Segment Open

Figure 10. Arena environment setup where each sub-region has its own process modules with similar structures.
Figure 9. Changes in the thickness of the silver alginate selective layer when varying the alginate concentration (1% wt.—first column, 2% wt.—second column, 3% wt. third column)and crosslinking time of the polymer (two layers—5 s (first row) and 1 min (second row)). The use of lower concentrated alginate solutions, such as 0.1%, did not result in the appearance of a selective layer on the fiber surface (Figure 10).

Segment Closed
Segment Open

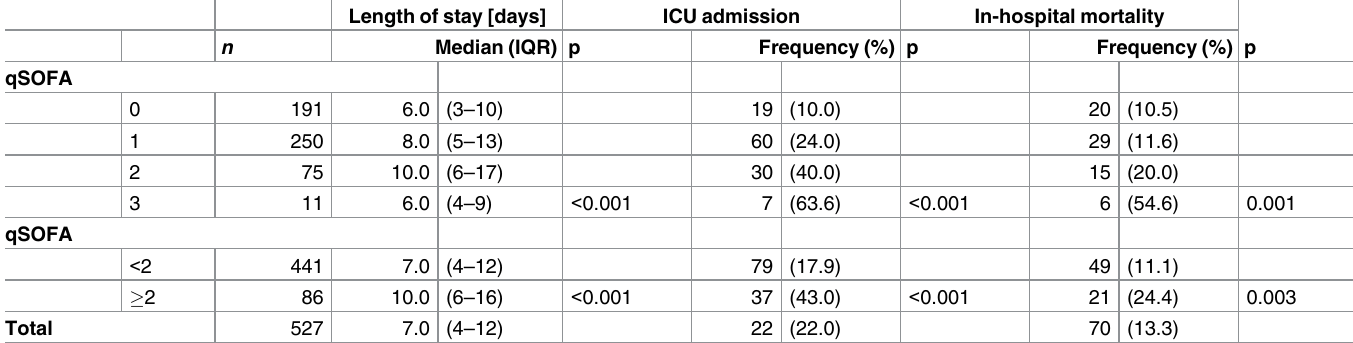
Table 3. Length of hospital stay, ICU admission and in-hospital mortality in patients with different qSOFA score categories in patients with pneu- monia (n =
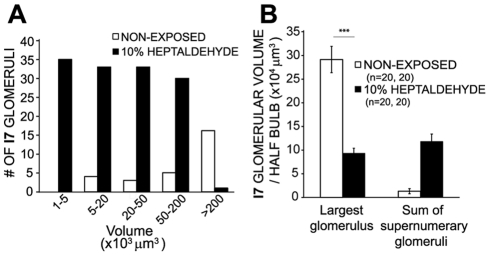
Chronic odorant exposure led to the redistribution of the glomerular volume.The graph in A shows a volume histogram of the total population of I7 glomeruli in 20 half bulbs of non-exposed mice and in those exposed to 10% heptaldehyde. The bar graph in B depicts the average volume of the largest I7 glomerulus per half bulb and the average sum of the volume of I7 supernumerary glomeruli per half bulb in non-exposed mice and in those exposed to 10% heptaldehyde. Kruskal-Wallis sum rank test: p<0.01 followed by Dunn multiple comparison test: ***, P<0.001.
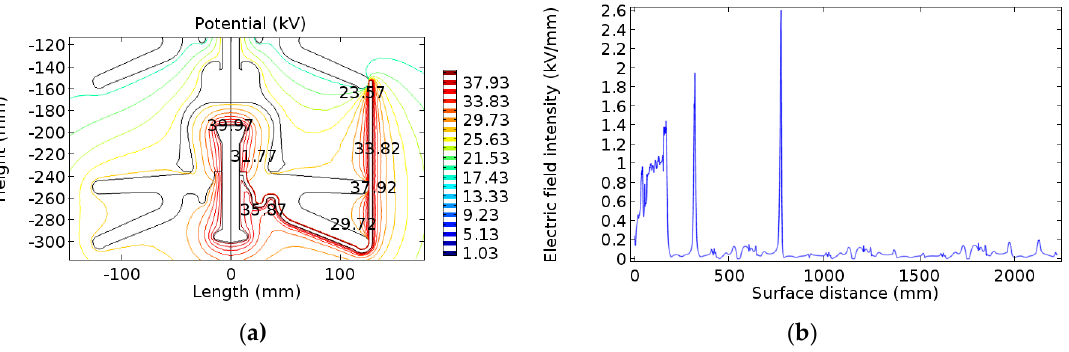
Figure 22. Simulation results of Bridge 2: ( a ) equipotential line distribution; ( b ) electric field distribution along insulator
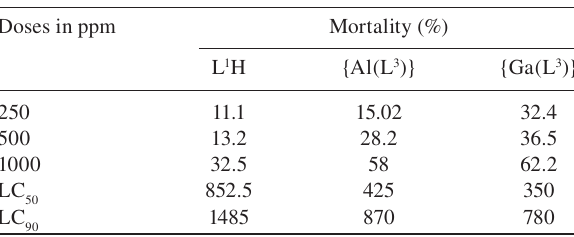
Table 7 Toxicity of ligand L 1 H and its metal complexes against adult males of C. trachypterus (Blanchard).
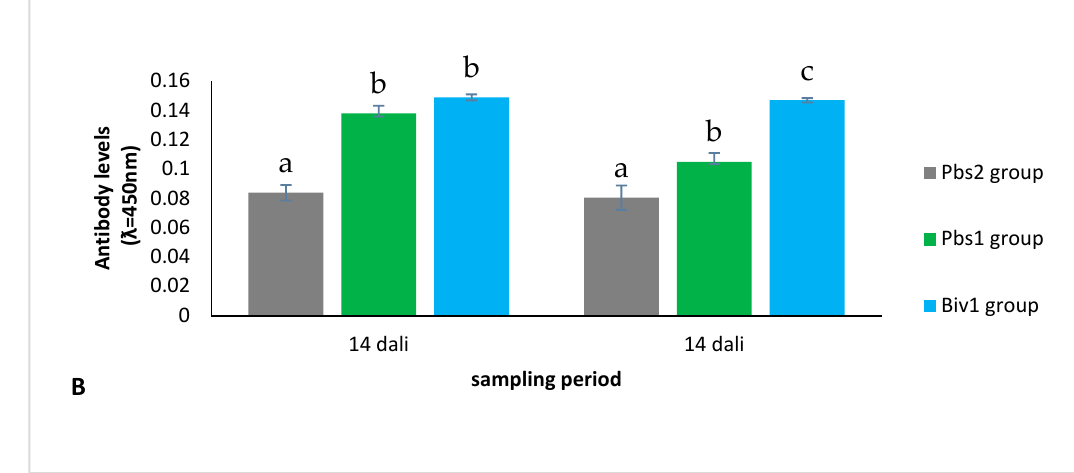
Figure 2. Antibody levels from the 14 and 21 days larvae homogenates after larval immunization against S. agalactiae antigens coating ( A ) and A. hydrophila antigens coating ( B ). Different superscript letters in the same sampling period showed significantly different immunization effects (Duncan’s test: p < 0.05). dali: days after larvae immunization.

Segment Closed

What you need to do:
Print exactly the lines above, between the one holding "Figure 10. Arena" and the one holding "Figure 9. Changes", inclusive, and nothing besides.

Solution below:
Figure 10. Arena environment setup where each sub-region has its own process modules with similar structures.
Figure 9. Changes in the thickness of the silver alginate selective layer when varying the alginate concentration (1% wt.—first column, 2% wt.—second column, 3% wt. third column)and crosslinking time of the polymer (two layers—5 s (first row) and 1 min (second row)). The use of lower concentrated alginate solutions, such as 0.1%, did not result in the appearance of a selective layer on the fiber surface (Figure 10).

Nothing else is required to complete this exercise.